Exercise brief: Write the data as a JSON list of strings, one string per line, starting with the line that contains "Rendered at 1500 by 844 pixels." and going on through the line that contains "text_box Valve and". Skip blank lines and leave the pictures out of your answer.

Supplied information:
::::

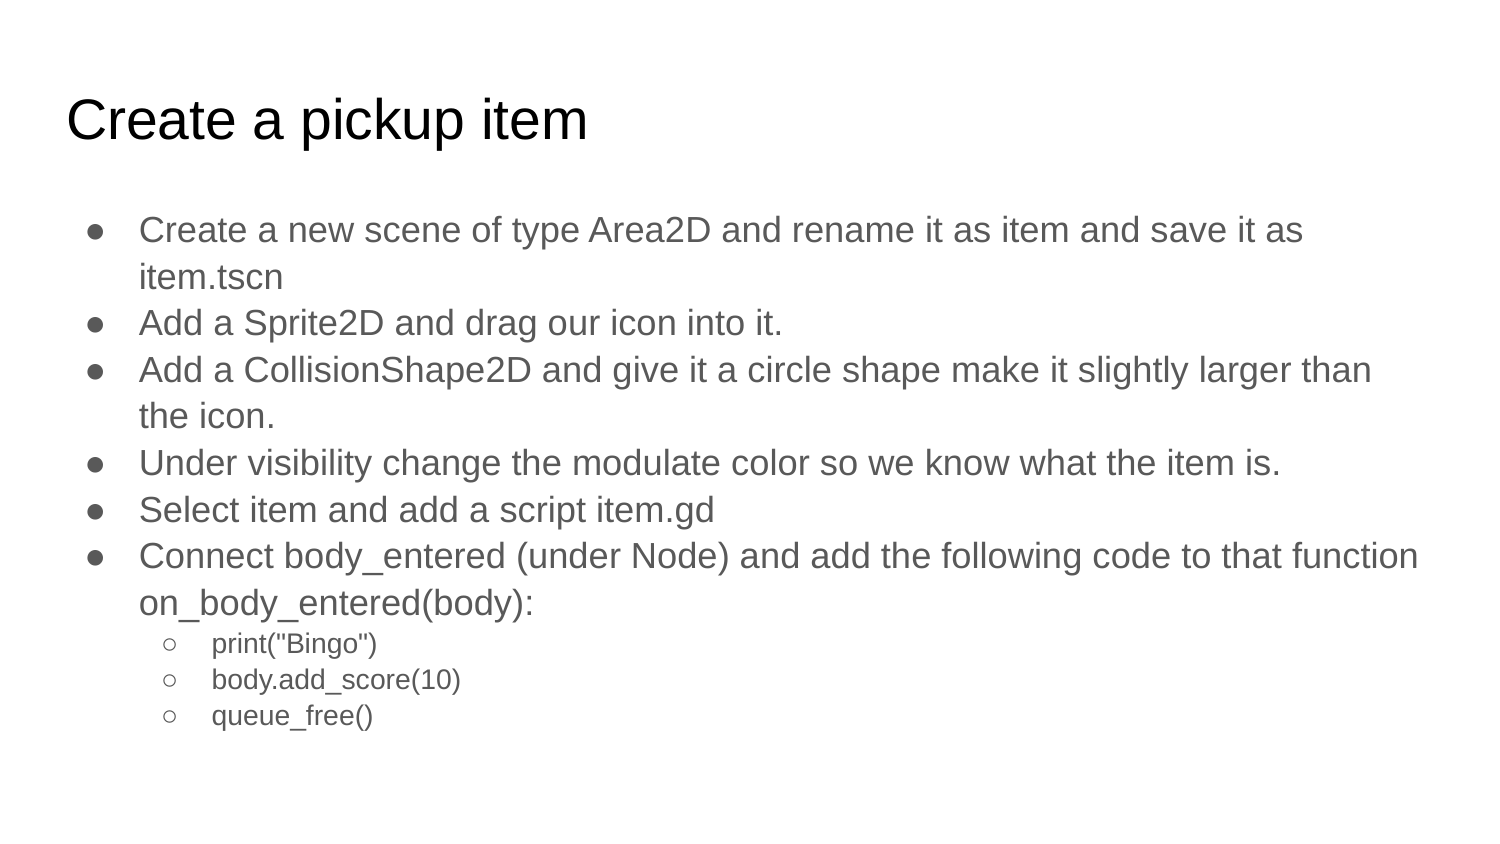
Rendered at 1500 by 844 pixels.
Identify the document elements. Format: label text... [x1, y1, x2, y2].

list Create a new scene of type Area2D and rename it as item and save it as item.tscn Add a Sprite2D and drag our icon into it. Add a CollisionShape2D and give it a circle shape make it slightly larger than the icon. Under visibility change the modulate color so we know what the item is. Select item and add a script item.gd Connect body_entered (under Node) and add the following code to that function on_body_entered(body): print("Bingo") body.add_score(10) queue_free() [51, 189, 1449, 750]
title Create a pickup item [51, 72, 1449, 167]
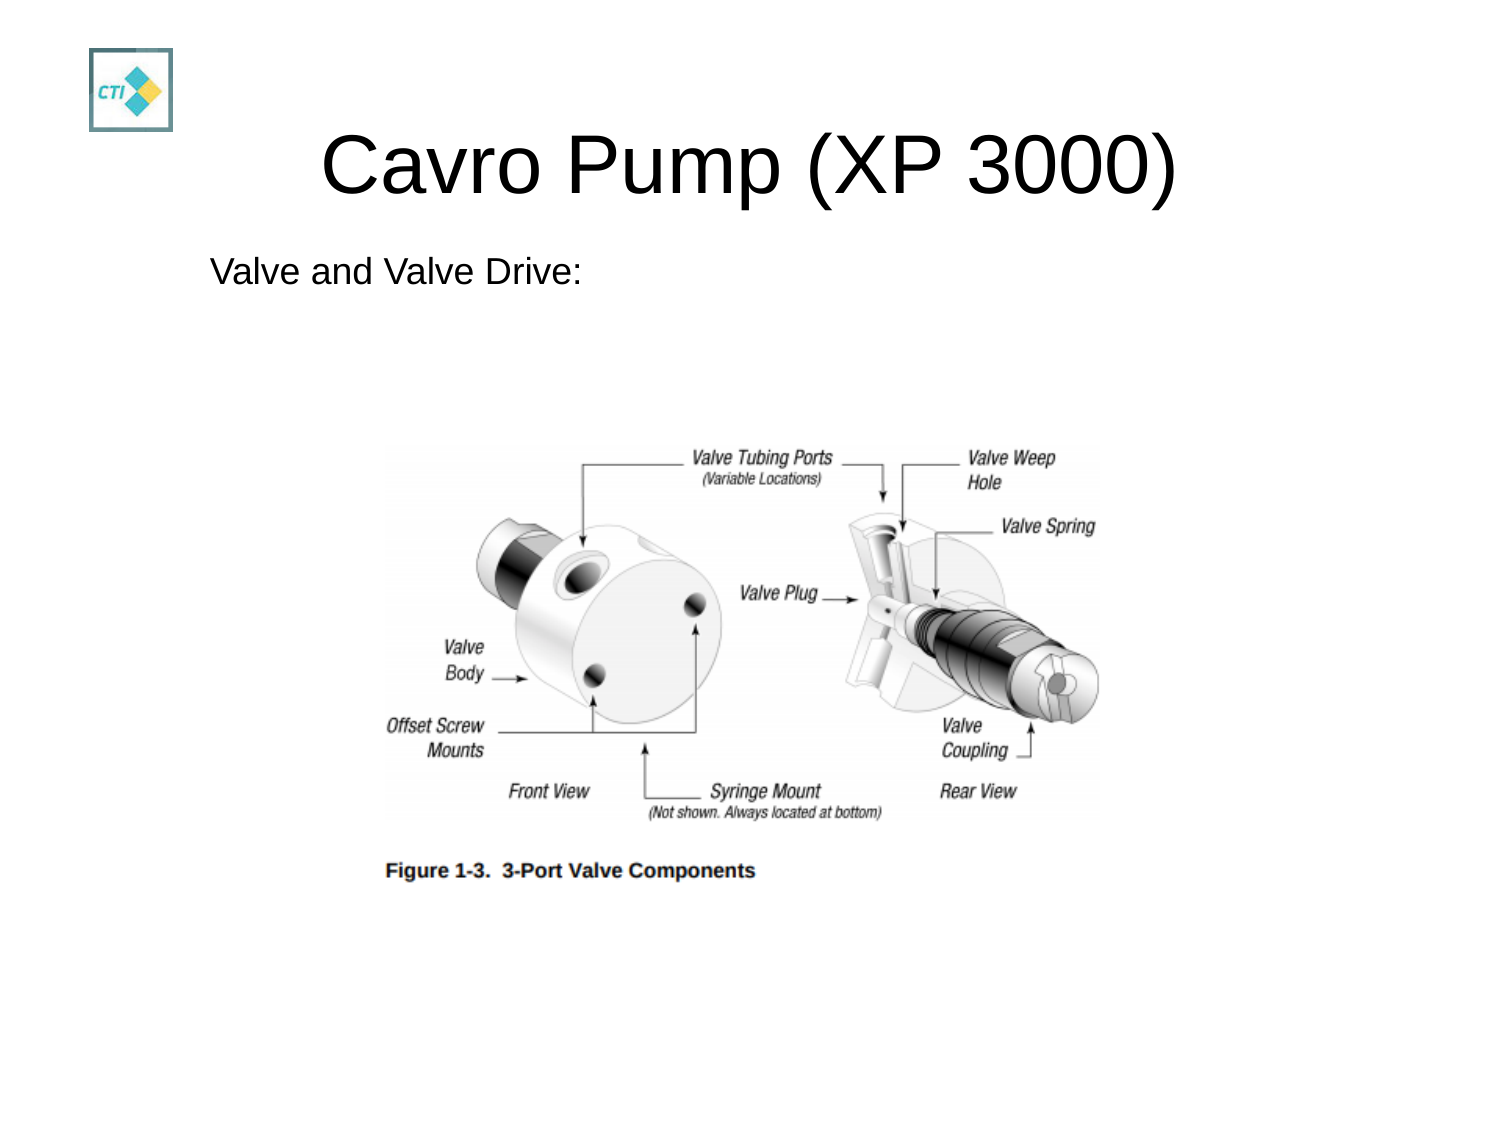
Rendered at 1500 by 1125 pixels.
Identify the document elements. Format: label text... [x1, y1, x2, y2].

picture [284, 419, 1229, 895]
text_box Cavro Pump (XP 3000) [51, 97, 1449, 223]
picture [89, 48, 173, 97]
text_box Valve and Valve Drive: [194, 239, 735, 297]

::::

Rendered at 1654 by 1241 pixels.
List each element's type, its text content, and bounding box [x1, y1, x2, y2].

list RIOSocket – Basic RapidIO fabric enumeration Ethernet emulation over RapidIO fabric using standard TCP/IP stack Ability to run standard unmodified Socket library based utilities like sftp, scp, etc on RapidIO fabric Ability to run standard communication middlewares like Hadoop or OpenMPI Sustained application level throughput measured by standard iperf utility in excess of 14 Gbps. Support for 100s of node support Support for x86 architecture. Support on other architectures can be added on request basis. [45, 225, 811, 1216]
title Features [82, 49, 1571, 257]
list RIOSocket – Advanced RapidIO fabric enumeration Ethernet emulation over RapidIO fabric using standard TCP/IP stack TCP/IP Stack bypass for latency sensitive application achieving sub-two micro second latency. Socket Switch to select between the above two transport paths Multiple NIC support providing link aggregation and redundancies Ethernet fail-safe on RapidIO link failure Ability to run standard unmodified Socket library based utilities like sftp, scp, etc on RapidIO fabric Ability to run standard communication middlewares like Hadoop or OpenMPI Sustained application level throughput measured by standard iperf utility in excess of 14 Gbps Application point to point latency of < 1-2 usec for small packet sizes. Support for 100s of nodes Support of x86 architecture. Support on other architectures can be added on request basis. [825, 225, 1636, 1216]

::::

Written solution:
[
  "Rendered at 1500 by 844 pixels.",
  "Identify the document elements. Format: label text... [x1, y1, x2, y2].",
  "list Create a new scene of type Area2D and rename it as item and save it as item.tscn Add a Sprite2D and drag our icon into it. Add a CollisionShape2D and give it a circle shape make it slightly larger than the icon. Under visibility change the modulate color so we know what the item is. Select item and add a script item.gd Connect body_entered (under Node) and add the following code to that function on_body_entered(body): print(\"Bingo\") body.add_score(10) queue_free() [51, 189, 1449, 750]",
  "title Create a pickup item [51, 72, 1449, 167]",
  "Rendered at 1500 by 1125 pixels.",
  "Identify the document elements. Format: label text... [x1, y1, x2, y2].",
  "picture [284, 419, 1229, 895]",
  "text_box Cavro Pump (XP 3000) [51, 97, 1449, 223]",
  "picture [89, 48, 173, 97]",
  "text_box Valve and Valve Drive: [194, 239, 735, 297]"
]